Book of the Year


Shuggie Bain

Douglas Stuart


The final panel of judges crowned the winner of Fiction: Debut Book of the Year, Shuggie Bain, as The British Book Awards’ Overall Book of the Year. They felt that Douglas Stuart’s novel was a “masterpiece” that would stand the test of time. Judges described the novel as “immensely powerful: haunting, traumatic and yet tender at the same time”, and commended Stuart’s “unapologetic and vivid” depictions of alcoholism, poverty and pain against the backdrop of 1980s Glasgow and Margaret Thatcher’s prime ministership. What also swung it Shuggie Bain’s way was the publisher’s unwavering enthusiasm and passion for the novel, with the panel praising Picador’s ability to recognise the potential and importance of this book after it was rejected by a dozen other British publishers.

The judges for the overall winner were Peter Frankopan, author and professor; Robbie Millen, literary editor of the Times; Ella Risbridger, author; Kate Skipper, chief operating officer, Waterstones; and Rhys Stephenson, CBBC presenter. The discussion was chaired by The Bookseller’s books editor, Alice O’Keeffe. Ultimately, the panel felt Shuggie Bain is a “exceptionally powerful work of fiction... without a doubt a future classic”

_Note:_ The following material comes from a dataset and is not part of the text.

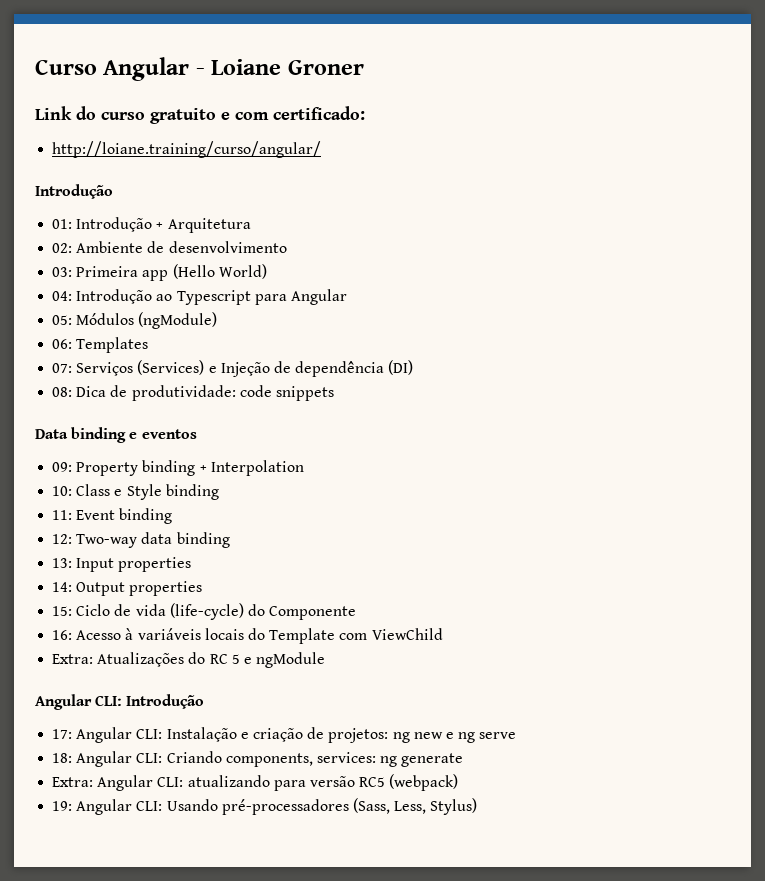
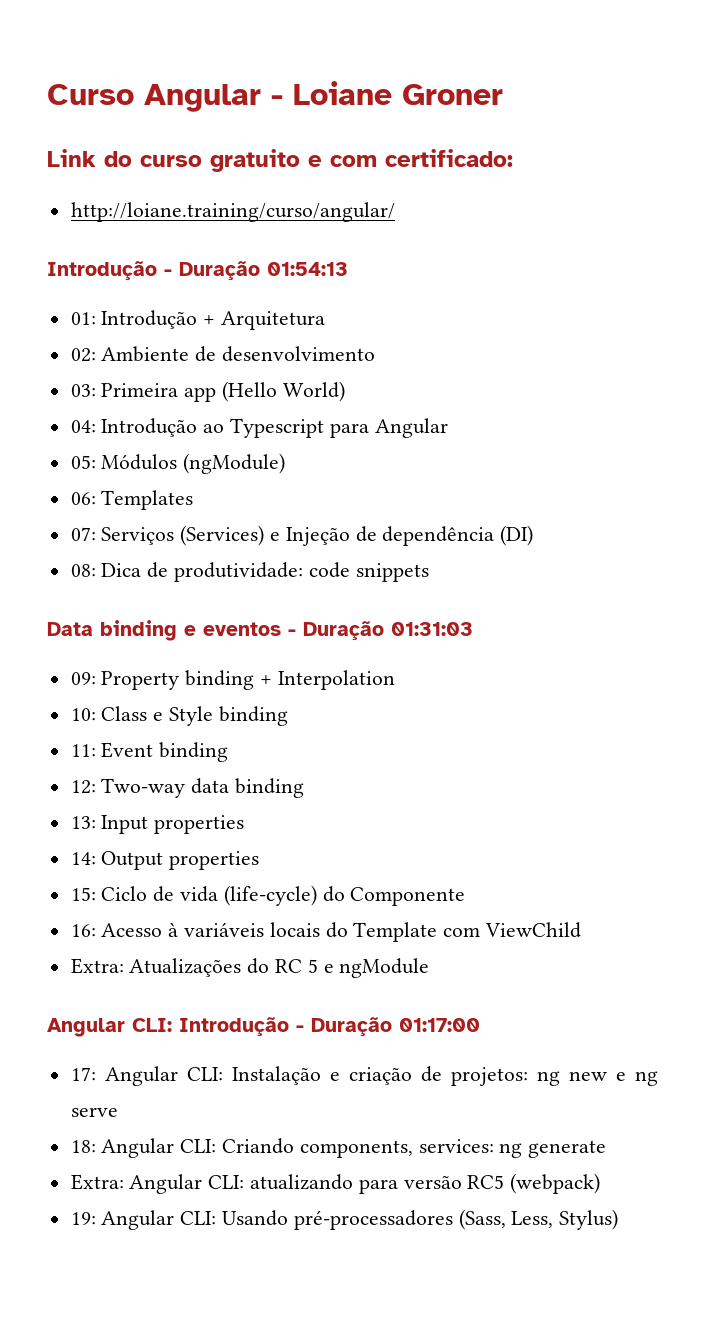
(113, 191) none -> [164,261,348,281] - Duração 01:54:13
(197, 434) none -> [288,621,473,641] - Duração 01:31:03
(205, 701) none -> [296,1017,480,1037] - Duração 01:17:00

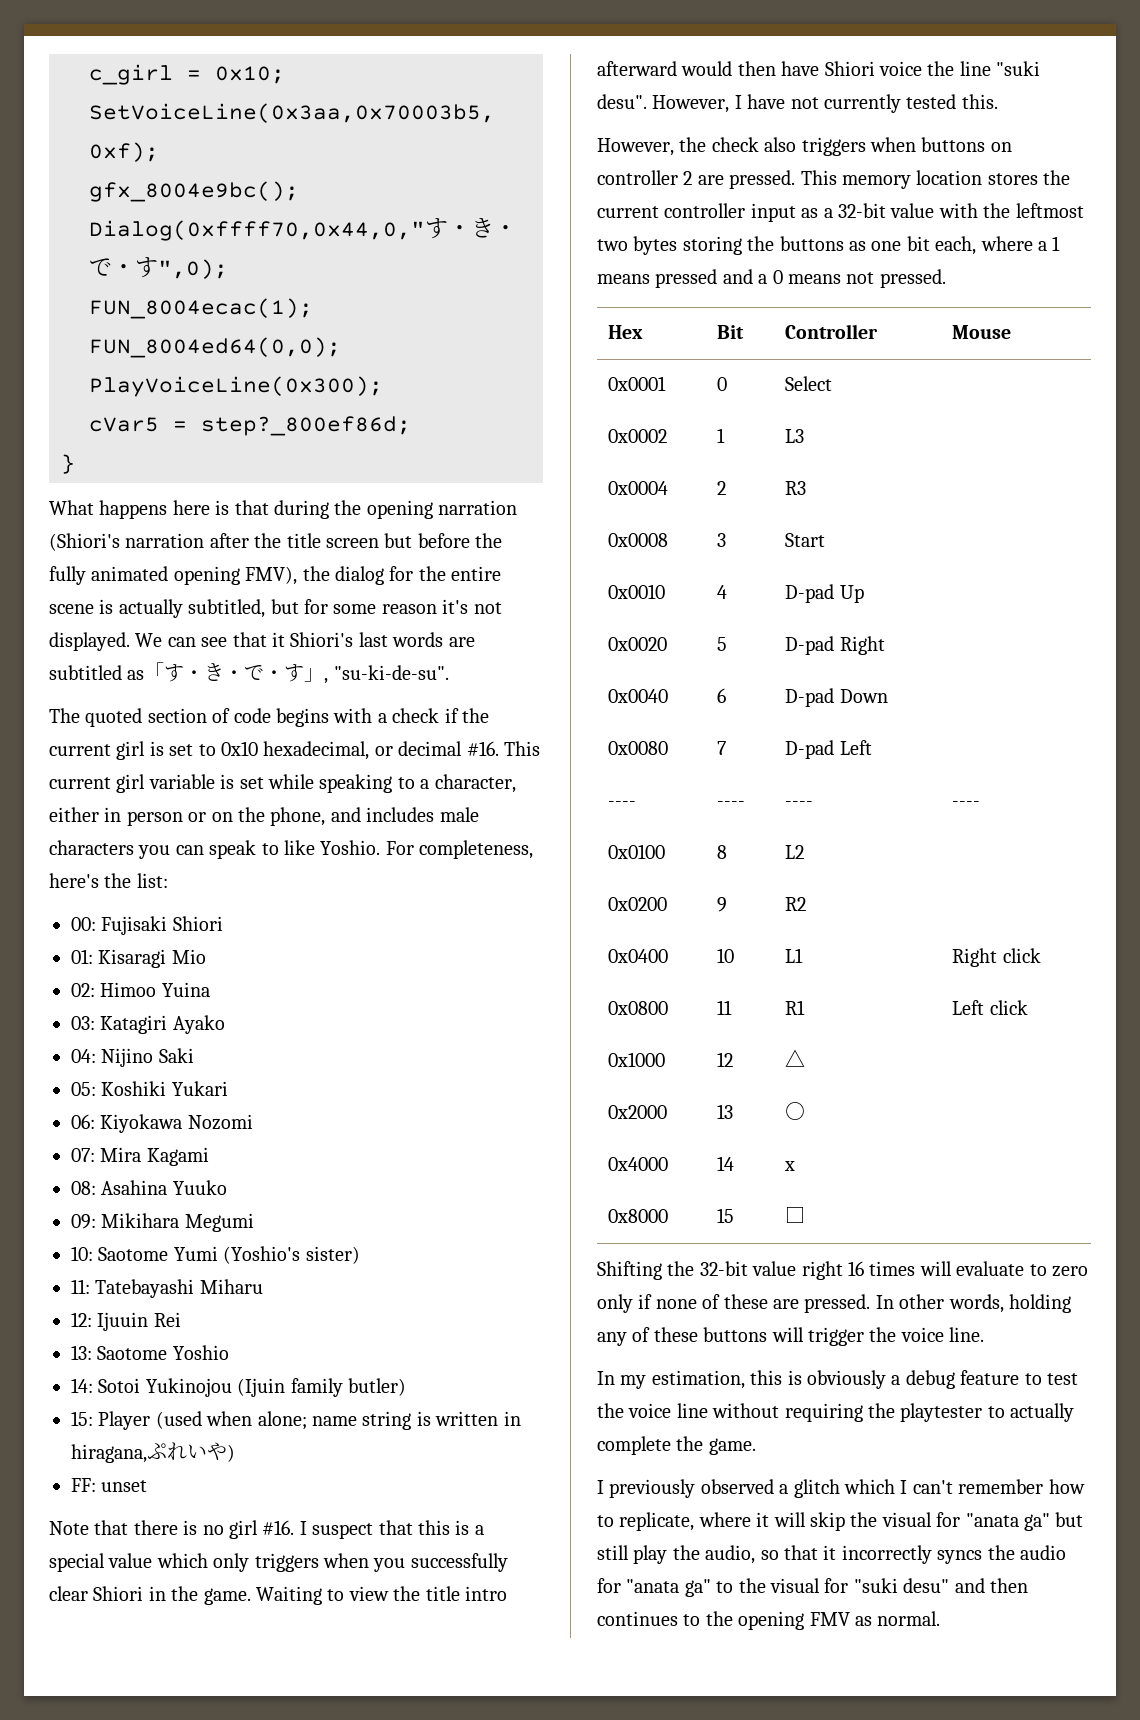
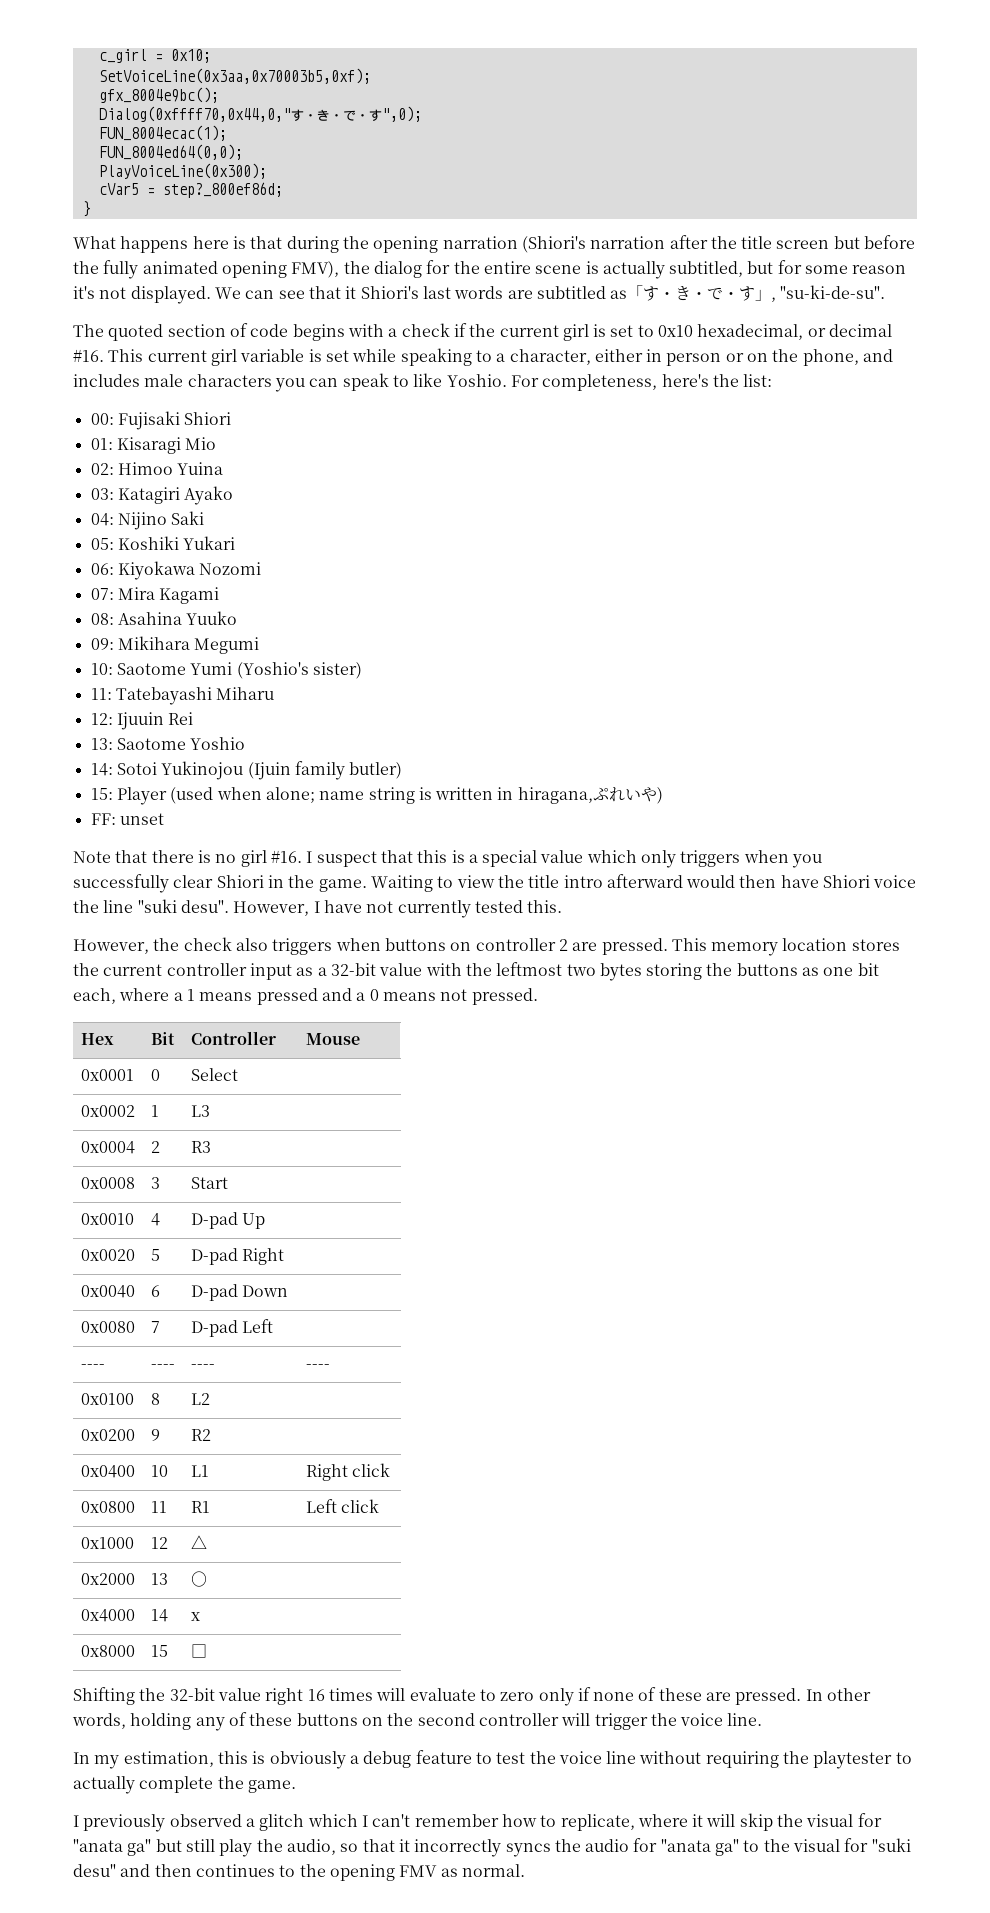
(768, 1334) none -> [361,1713,559,1726] on the second controller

Douglas Stuart in conversation with Fleur Sinclair


  • The Highland Falcon Thief by The Highland Falcon Thief by M G Leonard, Sam Sedgman & Elisa Paganelli (illus)
    Macmillan Children's Books
    Macmillan Children’s Books acquired M G Leonard and Sam Sedgman’s Adventures on Trains series at auction in July 2018. This first book is a murder mystery which takes readers to exciting places on real-life train models and routes, in a bid to entertain and educate young readers. It was a Waterstones Book of the Month in February 2020.
  • Black and British: A short, essential history by David Olusoga
    Macmillan Children's Books
    David Olusoga’s book is an essential introduction to 1,800 years of Black British history: from the Roman Africans, right up to the present day. Since he published Black and British: A Forgotten History in 2016 (Macmillan), parents have been asking Olusoga for a kids’ title. Leveraging the author’s profile, Macmillan Children’s secured broadcast, radio, print and online media marketing.
  • Hamnet by Maggie O'Farrell
    Tinder Press
    Maggie O’Farrell took readers back to the 16th century with Hamnet, which focuses on the story of Shakespeare’s wife and son. Tinder Press published the novel almost 20 years to the day after O’Farrell’s début, and when lockdown hit it remained steadfast with its schedule, moving the campaign online. The novel has sold 82,000 copies through Nielsen’s TCM.
  • Troubled Blood by Robert Galbraith
    The fifth book in J K Rowling pseudonym Robert Galbraith’s crime series saw Cormoran Strike and sidekick Robin Ellacott head to the Cornish coast. The dynamic pair were called “one of crime fiction’s most engaging duos” by the Guardian, and their return was highly anticipated by fans of the series: according to the Sphere, the title garnered more than 90,000 pre-orders.
  • Skincare by Caroline Hirons
    Beauty and skincare guru Caroline Hirons shares how to get great skin on any budget, at any age. HQ won the title in a six-way auction and approached the book as a “publishing event”, aiming to appeal beyond the author’s online audience. It succeeded: the book has sold 133,327 copies through Nielsen’s TCM to date, with lockdown-era sales excluded.
  • Diary of a Young Naturalist by Dara McAnulty
    Little Toller
    Dara McAnulty was 14 when he penned his diary, following a year in his life as a young naturalist as he juggled home, school, nature and activism. Little Toller put everything it had behind the book, and it won the Wainwright Prize for UK Nature Writing and the Hay Festival Book of the Year, among a splattering of other award nods.
  • Where the Crawdads Sing by Delia Owens
    A début author at the age of 71, Delia Owens’ novel is in equal parts coming-of age story, murder mystery and romance. Lockdown presented exciting opportunities for Corsair as the author, who lives on a remote ranch in Idaho, was able to give interviews via video call. The title has been optioned for film by Fox 2000, with Reese Witherspoon to direct.
  • Think Like a Monk written & narrated by Jay Shetty
    In a tough year, Jay Shetty showed readers how to clear roadblocks to power, drawing on his time as a monk in the Vedic tradition. Shetty narrates the audiobook himself and HarperCollins added audio-exclusive content, from meditations to an author Q&A. The result satisfied the author’s podcast listeners and significant online following, as well as drawing in new fans.